**Extract:**
Wright, MacKinnon and Wilkey, Circuit Judges.
UNITED STATES COURT OF APPEALS FOR THE DISTRICT OF COLUMBIA CIRCUIT
Appellant was convicted of both counts of an indictment charging false pretenses and grand larceny. On appeal he alleges plain error by the trial court (1) in failing in its instruction to the jury to define specific intent when both crimes of which appellant was convicted require such a finding; (2) in instructing the jury that "it may be inferred that one intends the natural and probable consequences of his act, but you are not required to so infer"; and (3) in failing to instruct the jury that intoxication could negate the specific intent essential to a finding of guilt. *fn1 We affirm.

**Data extracts:**

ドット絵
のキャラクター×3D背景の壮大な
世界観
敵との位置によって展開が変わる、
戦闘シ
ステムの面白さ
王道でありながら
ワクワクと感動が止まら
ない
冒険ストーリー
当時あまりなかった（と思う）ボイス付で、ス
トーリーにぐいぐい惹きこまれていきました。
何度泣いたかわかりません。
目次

**Problem set:**
A. Write out the court opinion from "Wright, MacKinnon and" up to and including "guilt. *fn1 We affirm.".
B. Extend the court opinion on the false pretenses and grand larceny appeal, picking up after its final sentence.

**Expected outputs:**
A.
Wright, MacKinnon and Wilkey, Circuit Judges.
UNITED STATES COURT OF APPEALS FOR THE DISTRICT OF COLUMBIA CIRCUIT
Appellant was convicted of both counts of an indictment charging false pretenses and grand larceny. On appeal he alleges plain error by the trial court (1) in failing in its instruction to the jury to define specific intent when both crimes of which appellant was convicted require such a finding; (2) in instructing the jury that "it may be inferred that one intends the natural and probable consequences of his act, but you are not required to so infer"; and (3) in failing to instruct the jury that intoxication could negate the specific intent essential to a finding of guilt. *fn1 We affirm.

B.
While the Government concedes that the offenses of which appellant was convicted require proof of specific intent, the trial judge failed to use the phrase "specific intent" in his instructions. Instruction No. 42 of Criminal Jury Instructions for the District of Columbia (1966) defines intent and explains the critical difference between general and specific intent as follows:
"Intent means that a person had the purpose to do a thing; it means that he made an act of the will to do the thing; it means that the thing was done consciously and voluntarily and not inadvertently or accidentally.
"Some criminal offenses require only a general intent. Where this is so, and it is shown that a person has knowingly committed an act which the law makes a crime, intent may be inferred from the doing of the act.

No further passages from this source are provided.